Exercise materials:
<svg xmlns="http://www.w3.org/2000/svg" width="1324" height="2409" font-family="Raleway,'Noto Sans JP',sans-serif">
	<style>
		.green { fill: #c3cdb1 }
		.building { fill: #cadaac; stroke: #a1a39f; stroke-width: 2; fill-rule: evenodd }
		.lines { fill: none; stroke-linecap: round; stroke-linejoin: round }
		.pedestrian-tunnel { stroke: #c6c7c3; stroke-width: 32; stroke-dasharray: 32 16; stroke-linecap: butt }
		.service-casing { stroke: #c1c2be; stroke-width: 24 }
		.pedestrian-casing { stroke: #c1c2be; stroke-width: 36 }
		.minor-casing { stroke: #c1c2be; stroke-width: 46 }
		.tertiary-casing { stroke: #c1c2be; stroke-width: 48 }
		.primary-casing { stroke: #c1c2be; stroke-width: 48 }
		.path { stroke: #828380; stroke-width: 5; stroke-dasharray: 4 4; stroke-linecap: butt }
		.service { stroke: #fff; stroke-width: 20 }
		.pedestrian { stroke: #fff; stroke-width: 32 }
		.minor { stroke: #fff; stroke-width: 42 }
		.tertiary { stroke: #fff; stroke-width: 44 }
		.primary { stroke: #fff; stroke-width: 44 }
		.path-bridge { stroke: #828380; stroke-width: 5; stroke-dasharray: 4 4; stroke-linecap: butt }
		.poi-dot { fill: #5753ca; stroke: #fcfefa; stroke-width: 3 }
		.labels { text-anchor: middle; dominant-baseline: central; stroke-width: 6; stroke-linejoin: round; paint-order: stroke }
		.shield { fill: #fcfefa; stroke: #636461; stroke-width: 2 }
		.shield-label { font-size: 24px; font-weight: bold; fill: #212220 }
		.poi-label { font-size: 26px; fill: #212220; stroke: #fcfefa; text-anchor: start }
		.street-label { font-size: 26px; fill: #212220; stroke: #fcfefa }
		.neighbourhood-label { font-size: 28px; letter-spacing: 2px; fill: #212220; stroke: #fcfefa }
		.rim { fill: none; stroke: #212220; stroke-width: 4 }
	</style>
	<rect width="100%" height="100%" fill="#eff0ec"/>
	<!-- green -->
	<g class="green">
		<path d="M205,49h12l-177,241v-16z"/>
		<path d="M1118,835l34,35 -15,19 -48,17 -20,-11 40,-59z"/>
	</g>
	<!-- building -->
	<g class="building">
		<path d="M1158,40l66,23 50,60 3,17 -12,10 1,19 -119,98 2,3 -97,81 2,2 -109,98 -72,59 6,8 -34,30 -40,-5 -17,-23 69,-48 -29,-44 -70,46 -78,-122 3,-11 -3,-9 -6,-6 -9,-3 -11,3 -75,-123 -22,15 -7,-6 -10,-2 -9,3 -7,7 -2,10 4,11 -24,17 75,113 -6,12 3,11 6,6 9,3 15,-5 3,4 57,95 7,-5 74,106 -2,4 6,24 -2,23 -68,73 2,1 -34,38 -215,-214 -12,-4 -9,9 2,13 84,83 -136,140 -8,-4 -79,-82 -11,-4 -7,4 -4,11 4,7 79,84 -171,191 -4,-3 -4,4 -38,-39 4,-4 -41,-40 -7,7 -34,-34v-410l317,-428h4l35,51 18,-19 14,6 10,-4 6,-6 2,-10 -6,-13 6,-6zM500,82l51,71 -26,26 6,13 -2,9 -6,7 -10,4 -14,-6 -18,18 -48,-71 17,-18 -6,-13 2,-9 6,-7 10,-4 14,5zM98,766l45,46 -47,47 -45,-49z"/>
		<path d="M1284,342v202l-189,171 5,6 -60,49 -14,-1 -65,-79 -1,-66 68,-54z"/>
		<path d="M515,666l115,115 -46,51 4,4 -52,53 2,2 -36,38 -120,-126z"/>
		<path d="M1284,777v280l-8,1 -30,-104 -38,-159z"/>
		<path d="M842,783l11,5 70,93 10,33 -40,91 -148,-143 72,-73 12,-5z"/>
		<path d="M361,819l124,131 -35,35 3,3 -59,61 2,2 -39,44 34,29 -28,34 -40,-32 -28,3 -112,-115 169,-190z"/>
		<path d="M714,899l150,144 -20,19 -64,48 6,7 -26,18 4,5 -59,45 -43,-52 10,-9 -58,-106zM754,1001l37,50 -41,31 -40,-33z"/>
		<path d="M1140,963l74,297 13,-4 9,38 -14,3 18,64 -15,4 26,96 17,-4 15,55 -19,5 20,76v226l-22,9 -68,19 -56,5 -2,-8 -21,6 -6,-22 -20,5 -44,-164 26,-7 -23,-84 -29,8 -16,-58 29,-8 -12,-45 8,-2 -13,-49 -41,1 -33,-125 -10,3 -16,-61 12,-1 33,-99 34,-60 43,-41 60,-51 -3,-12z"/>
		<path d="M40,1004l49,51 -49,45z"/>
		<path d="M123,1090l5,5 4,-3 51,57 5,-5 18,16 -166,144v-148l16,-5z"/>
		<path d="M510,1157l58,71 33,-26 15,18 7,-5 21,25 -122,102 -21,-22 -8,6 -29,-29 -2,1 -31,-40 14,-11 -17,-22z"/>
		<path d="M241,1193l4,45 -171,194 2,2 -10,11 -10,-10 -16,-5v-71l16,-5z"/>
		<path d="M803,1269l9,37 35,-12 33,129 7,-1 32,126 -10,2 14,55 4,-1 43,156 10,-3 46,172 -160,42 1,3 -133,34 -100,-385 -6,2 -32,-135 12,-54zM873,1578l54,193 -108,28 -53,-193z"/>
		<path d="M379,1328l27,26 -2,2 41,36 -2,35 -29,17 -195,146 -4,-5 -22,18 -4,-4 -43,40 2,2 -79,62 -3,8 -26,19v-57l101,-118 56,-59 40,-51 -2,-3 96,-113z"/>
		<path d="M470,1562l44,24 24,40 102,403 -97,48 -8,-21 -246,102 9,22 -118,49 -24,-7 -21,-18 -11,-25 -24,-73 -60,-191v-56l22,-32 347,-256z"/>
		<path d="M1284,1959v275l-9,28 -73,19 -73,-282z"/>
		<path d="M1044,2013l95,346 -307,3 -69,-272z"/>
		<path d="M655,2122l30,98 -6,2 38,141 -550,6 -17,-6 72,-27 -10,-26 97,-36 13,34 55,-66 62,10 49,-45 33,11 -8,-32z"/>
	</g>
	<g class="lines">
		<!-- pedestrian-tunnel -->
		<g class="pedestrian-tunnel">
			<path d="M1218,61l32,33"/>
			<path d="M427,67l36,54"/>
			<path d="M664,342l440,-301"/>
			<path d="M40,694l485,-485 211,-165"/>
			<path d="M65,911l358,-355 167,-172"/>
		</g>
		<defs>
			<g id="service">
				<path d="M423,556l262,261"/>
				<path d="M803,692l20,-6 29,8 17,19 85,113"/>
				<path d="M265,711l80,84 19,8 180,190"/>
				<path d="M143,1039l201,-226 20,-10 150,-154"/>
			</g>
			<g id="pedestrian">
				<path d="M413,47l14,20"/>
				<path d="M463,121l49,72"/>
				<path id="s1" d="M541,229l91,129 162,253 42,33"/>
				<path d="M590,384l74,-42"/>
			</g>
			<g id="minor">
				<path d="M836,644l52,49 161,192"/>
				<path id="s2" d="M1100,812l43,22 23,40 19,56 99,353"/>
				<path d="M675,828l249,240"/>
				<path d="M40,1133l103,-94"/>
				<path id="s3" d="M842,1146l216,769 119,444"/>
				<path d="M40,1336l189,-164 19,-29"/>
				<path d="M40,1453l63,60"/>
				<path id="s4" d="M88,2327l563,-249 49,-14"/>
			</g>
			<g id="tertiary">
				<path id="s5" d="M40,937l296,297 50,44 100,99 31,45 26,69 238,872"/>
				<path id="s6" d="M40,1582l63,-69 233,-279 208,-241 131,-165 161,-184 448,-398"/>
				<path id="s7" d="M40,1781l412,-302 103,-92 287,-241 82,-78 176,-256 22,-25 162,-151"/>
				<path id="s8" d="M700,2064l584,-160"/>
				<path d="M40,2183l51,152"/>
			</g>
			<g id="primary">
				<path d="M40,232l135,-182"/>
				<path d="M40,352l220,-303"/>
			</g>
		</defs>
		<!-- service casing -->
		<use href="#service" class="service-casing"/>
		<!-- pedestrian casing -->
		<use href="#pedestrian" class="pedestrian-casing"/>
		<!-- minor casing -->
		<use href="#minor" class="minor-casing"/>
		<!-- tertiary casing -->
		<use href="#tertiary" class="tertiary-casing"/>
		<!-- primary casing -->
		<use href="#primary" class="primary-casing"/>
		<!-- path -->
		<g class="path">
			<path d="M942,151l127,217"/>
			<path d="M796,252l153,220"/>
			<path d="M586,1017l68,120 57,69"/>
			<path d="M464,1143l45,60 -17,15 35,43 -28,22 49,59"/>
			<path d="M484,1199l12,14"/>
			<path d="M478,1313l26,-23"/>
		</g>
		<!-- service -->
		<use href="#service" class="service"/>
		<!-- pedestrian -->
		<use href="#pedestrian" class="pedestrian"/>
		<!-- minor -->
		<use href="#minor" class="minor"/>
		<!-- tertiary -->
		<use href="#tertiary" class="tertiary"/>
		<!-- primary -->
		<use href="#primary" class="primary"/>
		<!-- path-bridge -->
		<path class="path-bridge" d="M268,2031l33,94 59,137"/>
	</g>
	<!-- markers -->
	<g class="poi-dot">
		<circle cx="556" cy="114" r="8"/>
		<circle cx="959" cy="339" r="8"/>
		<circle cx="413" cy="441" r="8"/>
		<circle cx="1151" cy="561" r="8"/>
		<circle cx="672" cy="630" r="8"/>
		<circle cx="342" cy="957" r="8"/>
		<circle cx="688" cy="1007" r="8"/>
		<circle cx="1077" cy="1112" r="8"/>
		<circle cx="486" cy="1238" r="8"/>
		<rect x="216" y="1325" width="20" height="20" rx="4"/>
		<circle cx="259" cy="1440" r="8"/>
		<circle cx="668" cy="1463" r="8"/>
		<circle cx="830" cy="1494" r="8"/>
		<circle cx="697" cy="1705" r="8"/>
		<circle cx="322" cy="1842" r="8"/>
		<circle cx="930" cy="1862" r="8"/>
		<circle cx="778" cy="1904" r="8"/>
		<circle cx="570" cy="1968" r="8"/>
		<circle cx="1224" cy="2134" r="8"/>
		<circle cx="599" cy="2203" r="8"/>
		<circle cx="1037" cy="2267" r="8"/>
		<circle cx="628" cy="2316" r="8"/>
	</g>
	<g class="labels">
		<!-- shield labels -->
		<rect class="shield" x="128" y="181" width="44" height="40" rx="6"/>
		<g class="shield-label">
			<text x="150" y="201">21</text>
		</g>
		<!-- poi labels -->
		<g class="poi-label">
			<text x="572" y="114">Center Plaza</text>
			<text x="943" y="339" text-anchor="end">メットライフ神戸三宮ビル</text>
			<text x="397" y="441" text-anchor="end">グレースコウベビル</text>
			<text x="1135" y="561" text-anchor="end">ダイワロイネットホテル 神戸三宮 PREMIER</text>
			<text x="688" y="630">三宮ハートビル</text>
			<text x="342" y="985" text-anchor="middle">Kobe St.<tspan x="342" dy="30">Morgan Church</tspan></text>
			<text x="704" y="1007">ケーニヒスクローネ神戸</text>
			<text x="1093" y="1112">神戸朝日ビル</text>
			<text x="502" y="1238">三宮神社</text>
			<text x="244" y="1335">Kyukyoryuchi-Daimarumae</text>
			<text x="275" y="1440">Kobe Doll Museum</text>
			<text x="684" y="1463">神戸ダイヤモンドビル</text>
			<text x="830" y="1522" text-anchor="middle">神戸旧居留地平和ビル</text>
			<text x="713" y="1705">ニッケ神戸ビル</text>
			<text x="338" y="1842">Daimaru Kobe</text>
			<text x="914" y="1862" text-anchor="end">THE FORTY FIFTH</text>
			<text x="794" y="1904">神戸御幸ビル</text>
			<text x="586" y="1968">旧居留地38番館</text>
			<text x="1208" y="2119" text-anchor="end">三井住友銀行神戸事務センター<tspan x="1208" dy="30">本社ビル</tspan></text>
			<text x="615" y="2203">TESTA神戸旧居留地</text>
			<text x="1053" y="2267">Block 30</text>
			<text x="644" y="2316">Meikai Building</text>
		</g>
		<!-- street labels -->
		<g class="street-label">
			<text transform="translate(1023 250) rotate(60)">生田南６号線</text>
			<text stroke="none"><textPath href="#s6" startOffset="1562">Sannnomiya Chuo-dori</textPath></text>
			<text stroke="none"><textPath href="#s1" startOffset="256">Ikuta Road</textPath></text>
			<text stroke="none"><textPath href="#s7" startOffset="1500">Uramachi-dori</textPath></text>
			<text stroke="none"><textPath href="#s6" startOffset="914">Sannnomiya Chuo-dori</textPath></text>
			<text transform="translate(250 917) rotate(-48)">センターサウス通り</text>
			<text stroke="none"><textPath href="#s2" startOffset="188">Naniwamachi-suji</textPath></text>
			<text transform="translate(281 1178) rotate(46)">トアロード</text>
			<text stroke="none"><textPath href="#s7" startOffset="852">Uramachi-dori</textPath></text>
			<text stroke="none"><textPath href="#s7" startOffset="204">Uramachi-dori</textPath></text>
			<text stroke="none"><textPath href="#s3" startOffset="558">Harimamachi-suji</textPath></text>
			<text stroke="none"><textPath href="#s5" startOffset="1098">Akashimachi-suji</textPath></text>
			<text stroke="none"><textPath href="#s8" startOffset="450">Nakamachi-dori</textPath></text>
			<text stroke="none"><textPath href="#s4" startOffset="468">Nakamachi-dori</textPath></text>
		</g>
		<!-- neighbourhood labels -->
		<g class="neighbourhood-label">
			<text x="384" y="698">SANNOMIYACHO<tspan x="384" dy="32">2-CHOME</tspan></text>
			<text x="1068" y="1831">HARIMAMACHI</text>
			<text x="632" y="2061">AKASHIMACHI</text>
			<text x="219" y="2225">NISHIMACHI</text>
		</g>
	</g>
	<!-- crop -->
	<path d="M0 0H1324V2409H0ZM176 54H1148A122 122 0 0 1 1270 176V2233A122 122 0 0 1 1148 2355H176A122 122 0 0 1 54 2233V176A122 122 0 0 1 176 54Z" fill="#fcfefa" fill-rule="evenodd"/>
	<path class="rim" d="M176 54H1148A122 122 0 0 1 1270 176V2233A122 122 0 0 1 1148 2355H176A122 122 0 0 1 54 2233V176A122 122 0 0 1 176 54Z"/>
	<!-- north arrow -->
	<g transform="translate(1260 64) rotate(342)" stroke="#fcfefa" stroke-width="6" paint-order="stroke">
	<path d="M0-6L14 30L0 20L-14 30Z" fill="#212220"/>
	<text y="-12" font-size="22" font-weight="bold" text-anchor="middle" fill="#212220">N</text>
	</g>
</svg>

What you should do:
Search the preceding listing for "paint", then copy every line that holds it.

Task answer:
		.labels { text-anchor: middle; dominant-baseline: central; stroke-width: 6; stroke-linejoin: round; paint-order: stroke }
	<g transform="translate(1260 64) rotate(342)" stroke="#fcfefa" stroke-width="6" paint-order="stroke">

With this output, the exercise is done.